8,000 boys and girls went to consultations about nutrition, and 2,600 of them were given treatment. Advice, complementary foods or hospitalisation were suited to the degree of the children’s malnutrition. Near to the epicentre of the earthquake, every month a unit for nutritional stabilisation treats dozens of children suffering from severe malnutrition with complications. In the Department of the South, another similar unit completes the support which provides Tdh with six health centres for outpatient care. The teams continue with bringing information to the communities; they show good practices and offer recipes that ensure a balanced diet for the young children, and tell about how to prevent diarrhoea and other childish ailments.
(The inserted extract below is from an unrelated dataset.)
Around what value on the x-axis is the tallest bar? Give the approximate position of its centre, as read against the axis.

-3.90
Today, Terre des hommes perseveres – and in the coming years, too

For the coming year, Terre des hommes is committed to helping some 2,000 child victims of negligence, abuse or violence through an appropriate individual follow-up. The Swiss NGO also collaborates with fifty private institutions accommodating nearly 2,000 children. About one third of the young residents were separated from their families during the earthquake on 12th January 2010. "Many of them suffer from emotional deprivation and are at risk of various sorts of abuse; others sometimes disappear into the market of international adoptions or into a ring of traffickers" , deplores David Dandres, Tdh’s person in charge of humanitarian aid in Haiti. "We do our very best to get the youngsters back in touch with members of their own families. More than 380 children have been able to find their relatives, and a further 80 will soon be back with their families."
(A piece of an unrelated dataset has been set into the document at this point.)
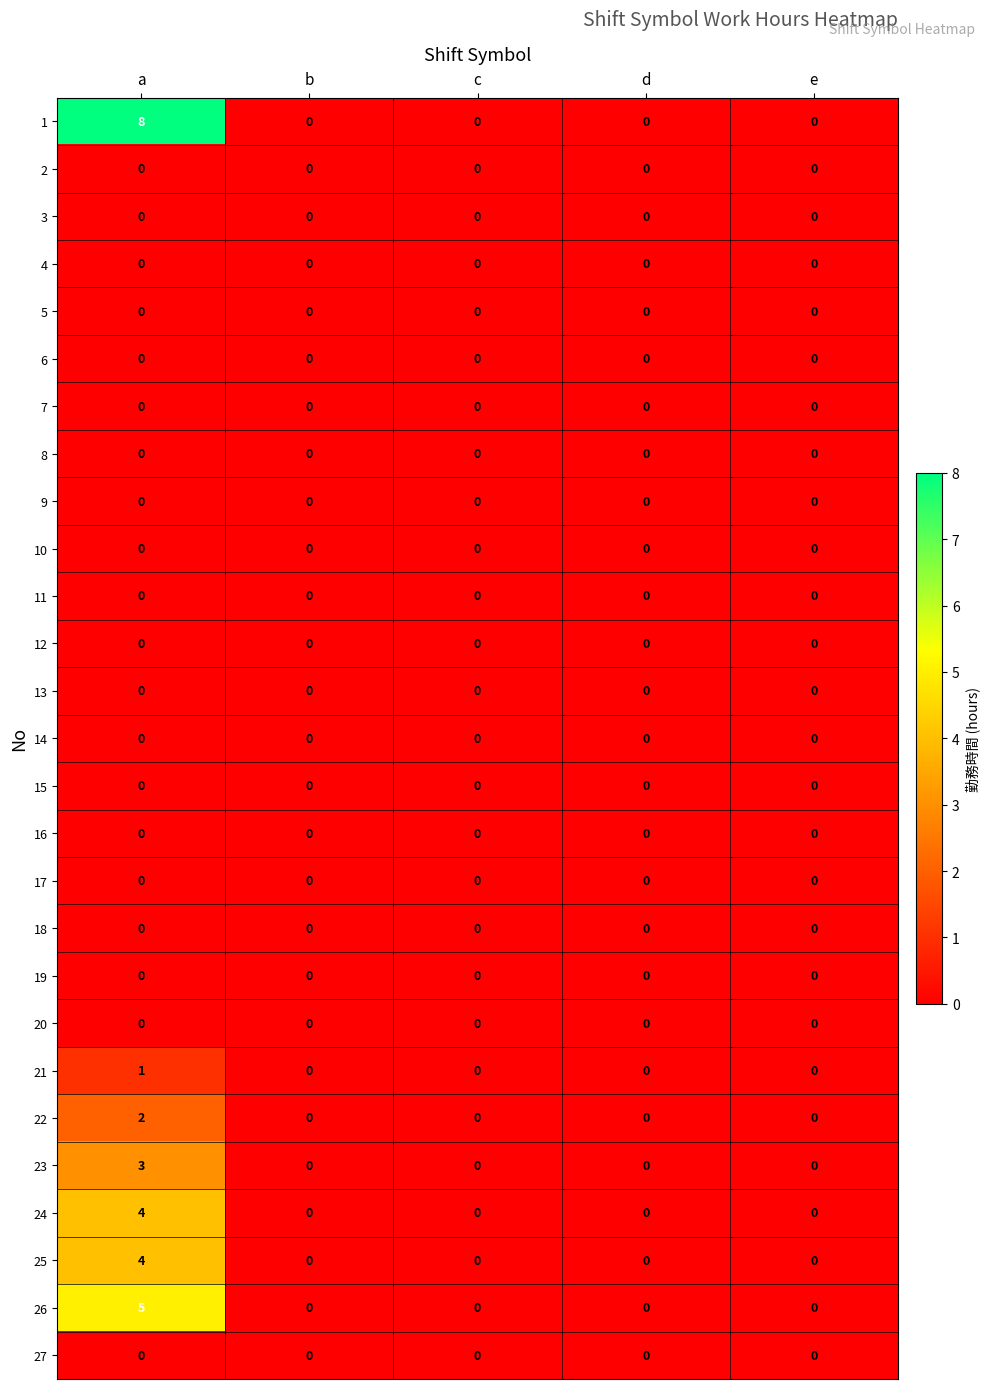

What is the total value across all series at a?

27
Tdh also strengthens the collective or community ways of protection, in view of the weakness of the Haitian state system, especially after the earthquake. In connection with places for training, communities, sports or leisure clubs, Tdh helps the personnel and activity organisers to protect the young generation best, for example by sounding the alert in a case of violence or abuse. Tdh helps local associations to get organised and be effective, with the aim of strengthening Haitian civil society. 1,800 kids take part each week in organised and psychosocial activities to consolidate their self-respect and their confidence in others. In parallel, mothers are told about the importance of breast-feeding and illness prevention; young single mothers get advice and necessary support. Tdh directly helps the most vulnerable families by setting up income-generating activities. "In proportion to the extent of the needs, Terre des hommes is far from abandoning the Haitians", concludes David Dandres.